En el bar, de nuevo, el mismo problema: hacía años que Julio no iba por allí, sus indicaciones eran algo vagas. La puerta estaba más o menos en el centro.
Sus clientes eran de distinta opinión y poco me aclararon, así que volví al edificio hecho un mar de dudas y, hoz en mano, me puse a abrir camino hacia donde me habían dicho.
El matorral comenzaba a varios metros de las paredes de la casa, así que me llevó un rato de arduo esfuerzo comenzar a distinguir la piedra del edificio. Al rato, entre aquella espesura entreví un dintel con algo grabado. Estas cosas animan, pero cuando por fin abrí el hueco suficiente para poder apreciar la piedra, se trataba de una cruz de la Orden de Malta, o de los Caballeros Hospitalarios, no lo que yo buscaba. Jurando en arameo, regresé por tercera vez al Bar Embade a expresarle mi frustración a Julio, quien, prudente esta vez, hizo un par de llamadas. Al rato aparecieron los mentados Alberto y Manolo, quien tenían una idea más clara de cómo acceder a la puerta con la marca heráldica. Pero se hacía ya de noche y el trabajo tuvo que quedar para otro día.

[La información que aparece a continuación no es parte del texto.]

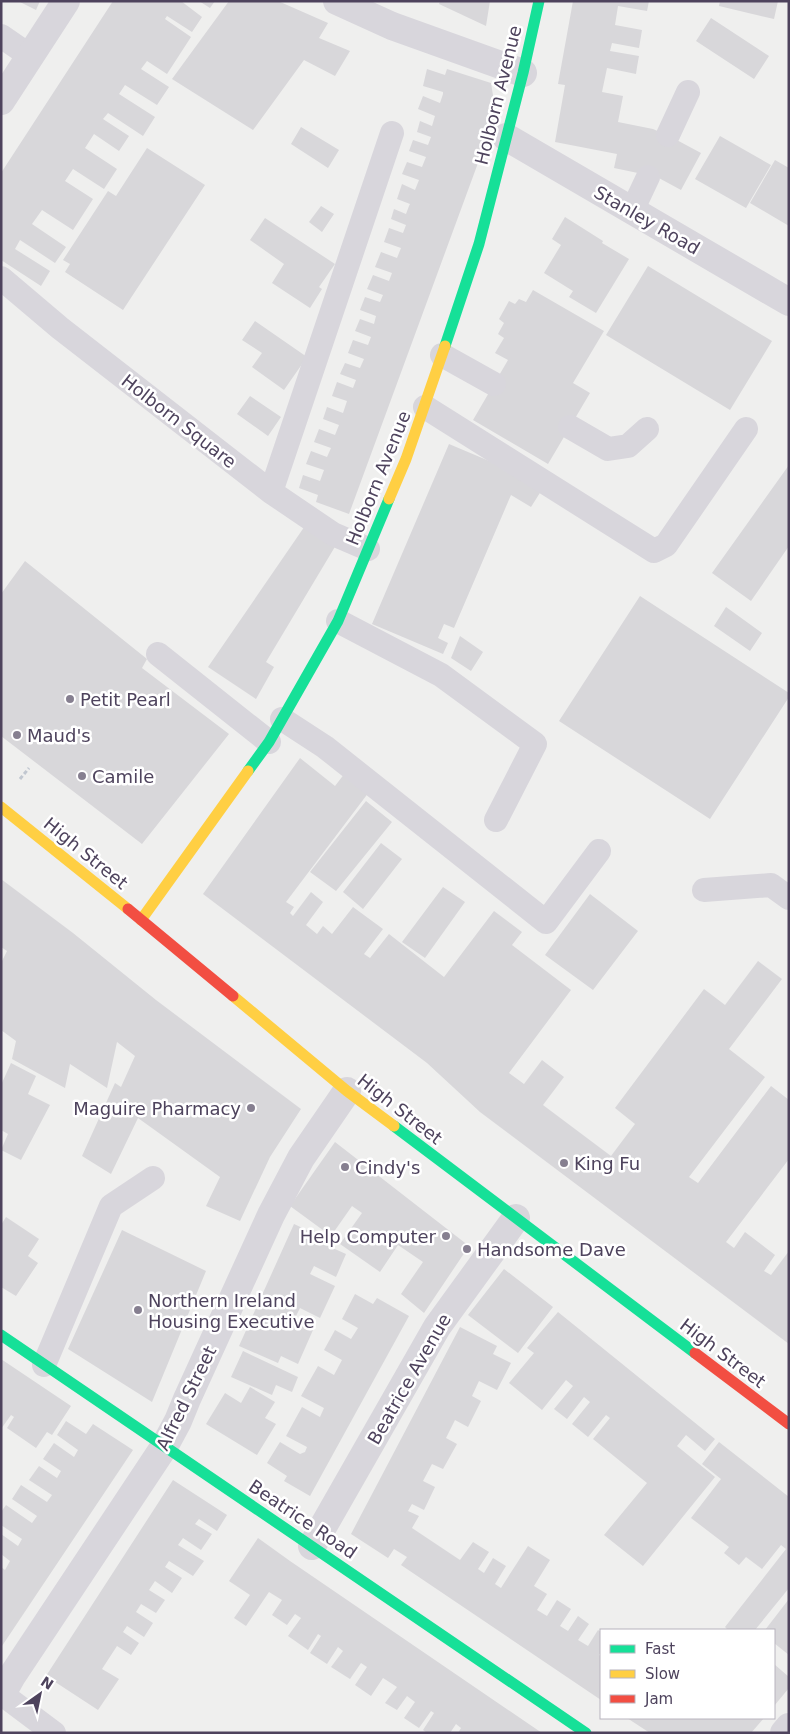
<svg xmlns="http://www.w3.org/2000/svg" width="790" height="1734" font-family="'DejaVu Sans',sans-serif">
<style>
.building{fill:#d8d7da}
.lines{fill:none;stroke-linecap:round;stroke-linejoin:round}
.path{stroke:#c1c7d0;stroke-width:3;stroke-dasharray:4 2.5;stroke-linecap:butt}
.lane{stroke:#d8d6dc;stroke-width:24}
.street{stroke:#d8d6dc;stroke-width:28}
.fast{stroke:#16e098;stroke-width:11}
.slow{stroke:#ffcf43;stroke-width:11}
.jam{stroke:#f24e42;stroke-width:11}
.poi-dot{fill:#867f90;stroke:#fff;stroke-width:2}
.labels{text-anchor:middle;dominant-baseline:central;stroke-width:5;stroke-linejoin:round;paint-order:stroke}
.street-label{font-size:18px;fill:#4e435d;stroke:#fff}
.poi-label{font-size:18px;fill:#4e435d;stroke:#fff;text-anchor:start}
</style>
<rect width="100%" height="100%" fill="#efefee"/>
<!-- building -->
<path class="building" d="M18,1H40L36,10Z
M113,1H181L202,17L192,32L167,16L165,19L191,37L167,74L147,61L141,69L169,87L157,105L125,85L119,94L155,117L143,136L108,113L103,119L129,136L119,151L94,134L85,148L117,169L104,189L73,169L65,181L93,199L73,230L42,210L32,224L66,247L55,263L20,240L15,249L50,271L41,286L1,260V173Z
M199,1H215L210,8Z
M229,1H278L328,23L319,38L350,51L335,76L304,60L253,130L172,79Z
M440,1H490L486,26L439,4Z
M573,1H649L647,11L618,6L615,25L642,30L639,48L612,43L610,51L639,56L637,67L636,74L607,68L602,92L623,96L618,122L653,129L673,138L701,153L681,190L657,177L614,168L617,154L555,142L565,85L558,84Z
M720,1H778L774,19L719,6Z
M711,18L769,56L754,79L696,41Z
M427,69L445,75L447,69L491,83L496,114L349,514L316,502L318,495L299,488L303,475L320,481L324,470L306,464L311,451L327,457L331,448L314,442L319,429L335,435L339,425L323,419L327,407L343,413L347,401L332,396L337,382L353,388L356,380L340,374L345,363L360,368L364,359L348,353L353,340L368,345L371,337L355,331L360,319L374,324L376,316L360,310L365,297L380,302L383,295L367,289L373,275L389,281L392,273L375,267L381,252L397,258L401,248L384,242L389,228L403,233L406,225L391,219L394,209L406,214L409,206L410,204L397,199L402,184L415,190L419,180L402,174L407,162L422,167L426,157L409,151L413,140L428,145L431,137L417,132L420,121L432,126L435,116L418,109L423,96L440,103L443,94V92L423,86Z
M301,127L339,150L328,168L291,144Z
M720,136L771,165L746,208L695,179Z
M147,148L205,185L123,310L65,272L70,264L63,260L108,191L116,196Z
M775,160L789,168V226L750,203Z
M321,206L334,214L322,232L309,222Z
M565,217L603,241L602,243L629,259L596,313L569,297L573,291L544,273L561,245L552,239Z
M265,218L335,264L319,287L322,289L310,308L272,283L284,264L250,240Z
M648,266L772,341L730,410L606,335Z
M533,290L604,331L573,383L590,393L548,464L473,420L508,360L495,353L504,338L498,334L504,323L499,319L509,301L515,304L519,299L526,302Z
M255,321L307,357L284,390L252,367L262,353L242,340Z
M250,396L281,417L268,436L237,414Z
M449,444L520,474L543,488L531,507L511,495L454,628L444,624L438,638L448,643L443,654L372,624Z
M789,465V546L751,601L712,573Z
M309,520L339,540L266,662L274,667L256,699L208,667Z
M25,561L147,659L142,668L229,734L142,844L1,736V594Z
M640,596L789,693V697L710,819L559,721Z
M726,607L762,633L750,651L714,626Z
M460,636L483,652L471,671L451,658Z
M300,758L335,786L345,773L369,792L286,902L294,907L290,913L293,916L311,892L323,902L306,925L317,934L323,926L332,934L353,907L383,929L364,954L370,958L389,934L444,977L494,911L522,932L512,945L571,990L509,1073L524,1084L542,1060L564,1077L543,1105L611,1156L635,1124L615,1108L704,989L725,1005L758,961L782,979L729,1049L765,1077L689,1177L698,1183L771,1086L789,1100V1159L726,1242L734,1248L745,1232L775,1255L764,1271L771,1275L789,1251V1344L480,1112L427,1063L203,894Z
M366,801L392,822L336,891L310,872Z
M381,843L402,859L363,909L343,892Z
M1,879L73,933L156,1000L301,1109L270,1157L240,1221L206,1206L220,1177L138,1118L111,1174L82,1156L115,1083L121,1087L135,1056L117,1042L107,1088L70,1064L65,1088L12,1059L16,1041L1,1030V963L7,951L1,947Z
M443,887L465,902L425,958L402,942Z
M590,894L638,931L593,990L545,955Z
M11,1063L36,1076L28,1094L50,1105L21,1160L1,1150L8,1134L1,1130V1085Z
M335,1142L469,1246L424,1313L401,1294L423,1262L398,1245L380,1272L340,1244L362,1213L352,1206L331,1236L290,1206Z
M6,1217L39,1239L28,1256L38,1263L16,1296L1,1287V1225Z
M294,1224L328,1240L326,1245L346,1254L336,1277L314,1266L310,1274L335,1286L320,1318L300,1308L294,1320L313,1330L298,1364L281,1356L278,1363L239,1346Z
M122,1230L206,1271L152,1402L68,1349Z
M504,1269L553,1307L518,1353L468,1315Z
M355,1294L373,1304L377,1298L409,1316L310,1496L284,1481L287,1476L267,1463L280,1442L300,1454L305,1452L307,1447L286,1436L302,1407L320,1417L324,1408L301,1396L318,1366L334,1375L342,1360L324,1350L335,1330L351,1339L358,1328L342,1319Z
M558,1312L715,1439L705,1451L686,1435L677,1446L715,1477L643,1566L604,1535L647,1483L593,1439L610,1418L606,1415L588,1437L572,1424L590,1402L584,1397L567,1419L554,1409L573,1386L566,1380L542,1410L509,1383L534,1353L527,1348Z
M460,1327L497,1346L493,1354L511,1363L497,1390L479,1381L472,1396L481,1401L468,1427L455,1420L446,1438L457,1444L443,1469L432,1464L423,1481L435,1487L424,1510L412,1504L408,1511L419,1516L412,1528L460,1560L473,1542L489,1552L478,1569L484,1573L493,1558L506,1566L495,1584L501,1588L528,1546L550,1560L534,1586L547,1594L537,1610L547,1616L557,1600L571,1609L560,1626L568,1631L578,1616L589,1624L578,1640L588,1646L598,1630L601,1632V1652L599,1655L601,1656V1700L401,1565L407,1557L394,1549L388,1558L351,1534Z
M243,1351L298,1377L292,1392L276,1385L272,1395L231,1377Z
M1,1359L71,1406L52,1435L47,1432L36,1448L7,1428L14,1417L11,1415L1,1429Z
M250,1387L275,1402L265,1418L276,1424L257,1455L206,1424L225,1393L241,1403Z
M66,1421L86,1434L93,1424L133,1450L2,1646L1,1567L5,1570L10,1561L1,1554V1534L18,1546L22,1539L1,1525V1512L6,1505L32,1523L37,1516L12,1499L21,1485L47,1502L52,1495L29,1480L39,1466L57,1478L61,1471L43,1459L54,1443L74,1457L78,1450L57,1435Z
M719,1442L789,1497V1588L755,1630H728L725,1627L786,1549L781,1545L762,1569L746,1557L739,1565L724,1553L729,1547L691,1518L721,1479L702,1464Z
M173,1480L227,1515L217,1531L199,1519L195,1524L212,1534L201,1550L183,1538L178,1545L204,1561L193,1576L169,1561L165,1567L182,1578L172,1593L155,1581L149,1590L165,1600L156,1613L141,1604L136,1612L153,1623L144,1637L127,1626L123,1632L139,1643L131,1655L117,1646L102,1669L119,1679L98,1710L46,1676Z
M258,1538L290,1561L542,1733H458L461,1728L456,1724L450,1733H427L423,1730L434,1713L431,1711L419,1728L404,1718L415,1702L407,1696L397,1710L385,1703L397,1687L383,1678L371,1696L355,1685L367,1667L361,1663L350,1679L331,1667L343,1651L338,1647L327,1664L310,1653L321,1636L318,1634L308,1650L288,1636L301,1618L295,1614L287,1625L272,1615L282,1600L269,1592L246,1626L234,1618L250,1595L229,1581Z
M789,1599V1655L774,1643V1630H765Z
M774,1664L789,1677V1688L774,1706Z
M627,1718H764L751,1733H650Z"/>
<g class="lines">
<!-- path -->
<path class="path" d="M20,779L29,768"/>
<!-- lane -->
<path class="lane" d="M1,36L30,56
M668,135L688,92
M632,211L648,177
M1,278L60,328L271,492L333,534L368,549
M442,355L494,384
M425,407L654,551L666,545L746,429
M570,427L608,449L628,446L647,429
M271,492L392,133
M338,621L441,675L535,744L496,820
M158,654L269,742
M282,719L325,747L546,922L599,851
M704,890L771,885L789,898
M44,1365L111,1206L153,1178
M2,1694L54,1733"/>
<!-- street -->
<path class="street" d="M337,1L392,26L523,73
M1,101L66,1
M506,137L789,302
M312,1546L437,1327L516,1218
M2,1694L12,1676L164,1447L178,1421L187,1399L271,1215L301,1158L347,1091
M784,1733L789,1727"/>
<!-- fast -->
<path class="fast" d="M445,346L479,244L523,73L539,1
M248,771L269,742L338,621L389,499
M394,1126L695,1353
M1,1335L586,1733"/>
<!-- slow -->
<path class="slow" d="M389,499L406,459L445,346
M1,807L128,909
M141,920L248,771
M233,996L347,1091L394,1126"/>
<!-- jam -->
<path class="jam" d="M128,909L233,996
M695,1353L789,1424"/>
</g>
<!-- markers -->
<g class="poi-dot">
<circle cx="70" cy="699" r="5"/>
<circle cx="17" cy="735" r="5"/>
<circle cx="82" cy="776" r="5"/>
<circle cx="251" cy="1108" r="5"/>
<circle cx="564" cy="1163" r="5"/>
<circle cx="345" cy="1167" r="5"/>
<circle cx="446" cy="1236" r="5"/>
<circle cx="467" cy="1249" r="5"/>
<circle cx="138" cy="1310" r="5"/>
</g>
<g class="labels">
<!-- street labels -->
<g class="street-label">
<text transform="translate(498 95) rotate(-76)">Holborn Avenue</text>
<text transform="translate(647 220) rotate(30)">Stanley Road</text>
<text transform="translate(179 421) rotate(38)">Holborn Square</text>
<text transform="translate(378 478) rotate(-68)">Holborn Avenue</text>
<text transform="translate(86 853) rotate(39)">High Street</text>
<text transform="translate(400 1109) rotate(38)">High Street</text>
<text transform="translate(723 1353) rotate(37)">High Street</text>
<text transform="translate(409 1379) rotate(-60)">Beatrice Avenue</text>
<text transform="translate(186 1398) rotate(-64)">Alfred Street</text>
<text transform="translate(303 1519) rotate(34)">Beatrice Road</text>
</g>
<!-- poi labels -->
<g class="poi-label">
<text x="80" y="699">Petit Pearl</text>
<text x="27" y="735">Maud's</text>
<text x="92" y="776">Camile</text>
<text x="241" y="1108" text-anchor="end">Maguire Pharmacy</text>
<text x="574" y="1163">King Fu</text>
<text x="355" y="1167">Cindy's</text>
<text x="436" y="1236" text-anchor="end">Help Computer</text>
<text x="477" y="1249">Handsome Dave</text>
<text x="148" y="1300">Northern Ireland<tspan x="148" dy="21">Housing Executive</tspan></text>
</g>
</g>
<!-- border -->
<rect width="790" height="1734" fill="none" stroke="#4e435d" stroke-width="5"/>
<!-- legend -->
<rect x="600" y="1629" width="175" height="90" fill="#ffffff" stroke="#b8b4be"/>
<rect x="610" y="1645" width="25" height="8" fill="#16e098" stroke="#b8b4be"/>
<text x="645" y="1654" font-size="15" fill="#4e435d">Fast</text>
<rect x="610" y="1670" width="25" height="8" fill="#ffcf43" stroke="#b8b4be"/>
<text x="645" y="1679" font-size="15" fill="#4e435d">Slow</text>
<rect x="610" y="1695" width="25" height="8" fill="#f24e42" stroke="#b8b4be"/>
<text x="645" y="1704" font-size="15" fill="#4e435d">Jam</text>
<!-- north arrow -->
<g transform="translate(40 1694) rotate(33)" stroke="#ffffff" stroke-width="4" paint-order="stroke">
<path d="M0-4L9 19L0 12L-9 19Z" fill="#4e435d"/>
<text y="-8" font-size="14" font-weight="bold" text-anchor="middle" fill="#4e435d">N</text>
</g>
</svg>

No tardé en volver muchos, una mañana, con redoblados ánimos a completar el trabajo. Tras un café en el ahora ya familiar para mí Bar Embade, me fui directo a por mi objetivo. Con las indicaciones precisas, abrí un largo sendero (paralelo al del día previo) que me llevó directo, ahora sí, al dintel en cuestión. Allí campaban un pino y un lebrel, el emblema de los Piñeiro. No era un trabajo de gran calidad escultórica, pero su rusticidad se debía a lo antiguo del edificio. Y más tarde supe, además, que un tal Juan Piñeiro (sin duda relacionado con esta casa) fue Comendador de la Orden de Malta en Portomarín, allá por el siglo XV, lo cual explicaría la Cruz de los Caballeros Hospitalarios que había en este mismo edificio. Todo encajaba.
Así que, recapitulando, todo fotógrafo de campo necesita, para un trabajo correcto un fouciño en primer lugar, un bar cerca donde informarse y, si es posible, una cámara.